1. 31
  1.  

  2. 7

    So I think the technical details of the integer overflow are kinda beside the point (it’s not titled “let’s learn about implicit integer conversions today” for that reason), but for reference…

    -268435455 is less than 256, but (size_t)(-268435455 * 64) is 64.

    1. 1

      Maybe it’s not completely beside the point. Being able to recognize integer overflow situations would help protect against the ‘implicit backdoor’ situation in the article. You may not ‘fix’ the patch mentioned in the article with a situation that sets up overflow, for example.

      But, that’s not the only way to ‘implicitly backdoor’ something.

    2. 5

      I’m probably stupid. Is the problem that size_t is unsigned? How can a value of 256 possibly overflow size_t on any system with more than 8 bits?

      Edit: is the problem that the allocation can now overflow size_t?

      1. 6

        In the first case, num is implicitly converted to an unsigned value. In the second, both num and (int)limit are signed values. Negative values of num will never fail the test, which could lead to a buffer overflow.

        1. 1

          Isn’t the same thing going to happen for a negative value either way?

          1. 4

            Not all negative values are equal here. A very small (e.g. -9223372036854775806), might be treated as < 256 (it’s negative), but when converted to size_t for malloc after * 64, you might end up with a small positive number, like malloc(128), which is perfectly valid. Left as an exercise is how to get malloc(0) which is where the exploit comes in.

            (disclaimer: I’m not 100% confident in this response)

            1. 5

              There is a much simpler, more mundane vulnerability here. The goal of the check

              if (num > limit)
              

              is to check the invariant that no more memory than the limit is allocated. If num is a user-controlled quantity, then e.g. a denial of service attack could be created by allocating a large amount of (virtual) memory. The problem with

              if (num > (int)limit)

***

### Written task 1
Answer these questions using the forum thread on integer conversions:
(a) What value does the thread give for (size_t)(-268435455 * 64)?
(b) In the first case, what happens to num?
(c) If num is user-controlled, what kind of attack does the last reply say could be created?
### Written task 2
Pick up the forum thread on integer conversions at the point where it stops and continue it.

### Source data
***

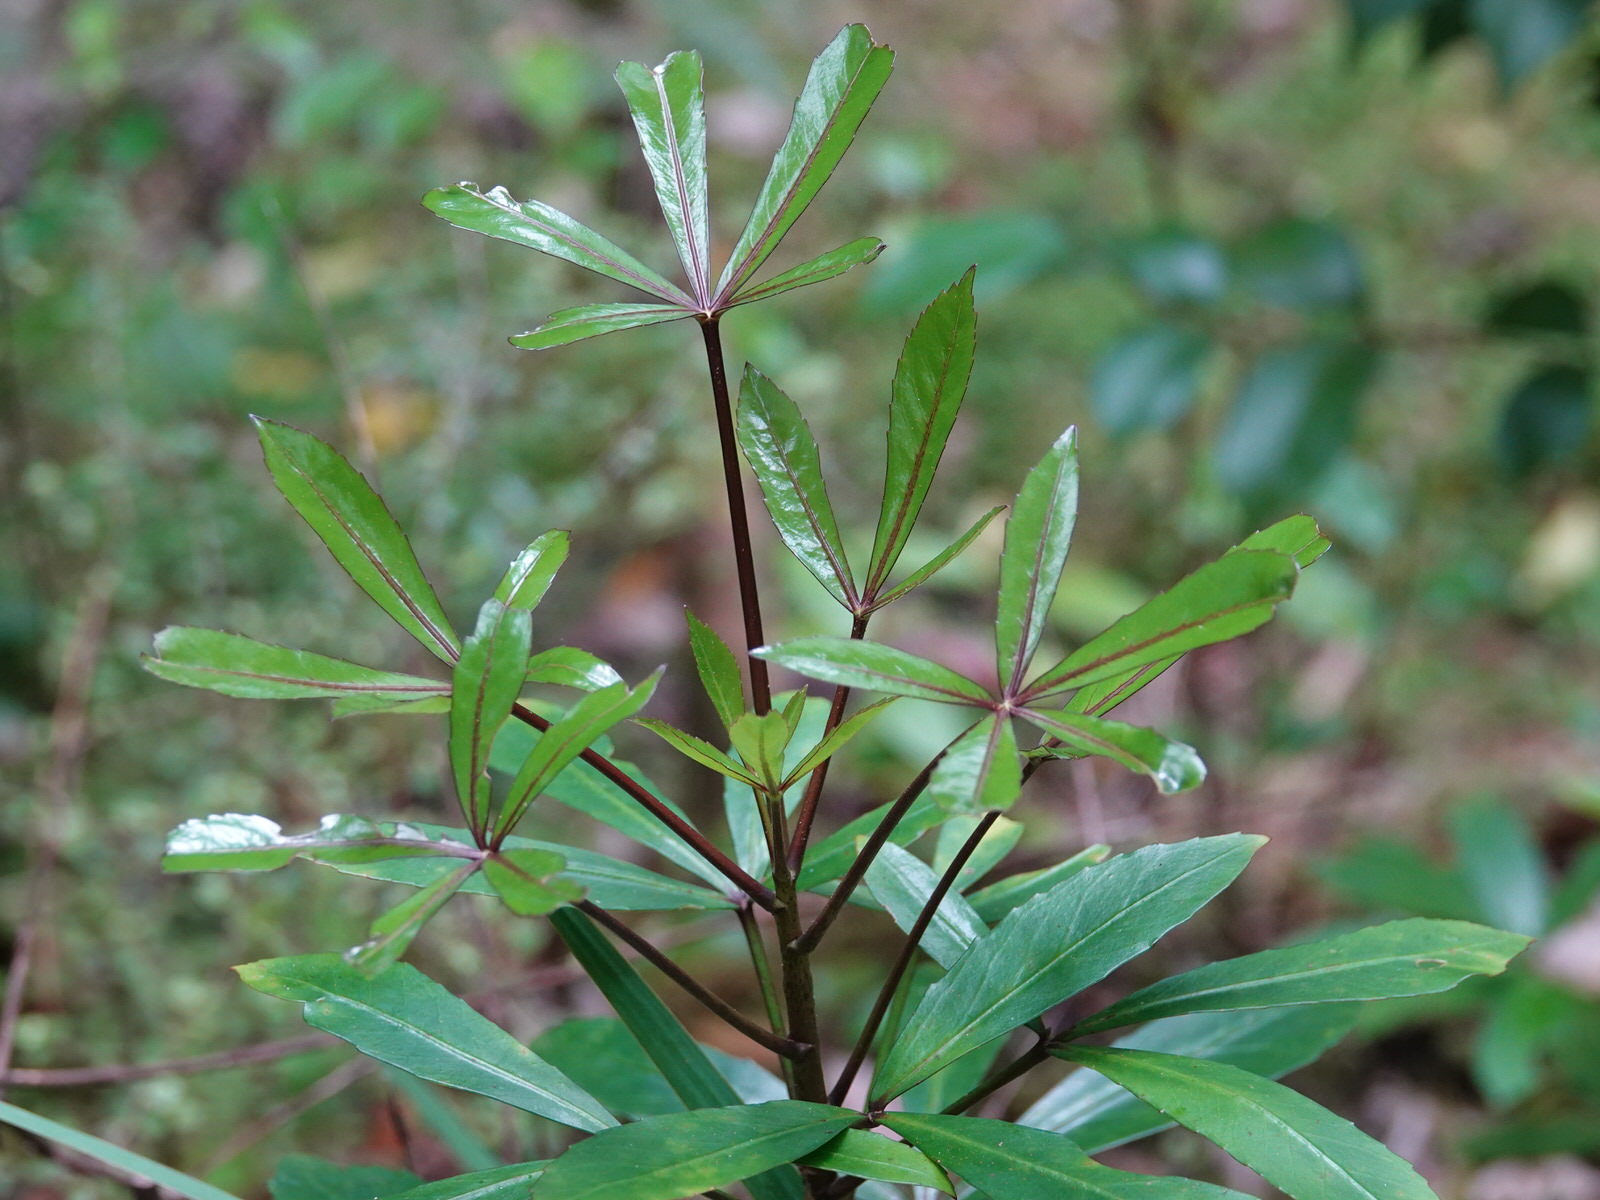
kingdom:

***

### Response 1
(a) 64
(b) It is implicitly converted to an unsigned value.
(c) A denial of service attack, created by allocating a large amount of (virtual) memory.

### Response 2
              

              is that you could pick a negative number that compares smaller than limit here, but when implicitly cast to size_t in the malloc call is some large number.

              1. 1

                denial of service attack could be created by allocating a large amount of (virtual) memory

                That doesn’t create the “backdoor” that the title implies. A “backdoor” isn’t a DoS, it’s a takeover.

                1. 1

                  I am not sure if the example was supposed to introduce a backdoor or to give an example of code that could solicit a fix that introduces a security vulnerability. Basically to show this technique of letting other introduce vulnerabilities such as backdoors.

                  It could also be that he was hinting (which you pointed out elsewhere) that it is possible through the multiplication to craft a value that results in malloc(0). At least on Linux (according to the malloc man page), this returns either NULL, or a unique pointer value that can later be successfully passed to free() (following the C standard).

                  Edit: I wonder though what most implementations do though. Couldn’t worse vulnerabilities be avoided by just returning a pointer with an address that lies outside the proces’ address space, so that dereferencing the pointer would lead to a segmentation fault? (And then faking the free.)

                  Edit 2: I briefly eyeballed the glibc implementation and it seems to allocate memory with malloc(0) and return a valid pointer. Given that this is only a small amount of memory, could indeed lead to buffer overflows.

                  Nice :).

              2. 1

                The implication is that the cast to int isn’t actually changing the memory, so it changes the value, which is a bug?

                1. 3

                  The implication is that the cast to int isn’t actually changing the memory, so it changes the value, which is a bug?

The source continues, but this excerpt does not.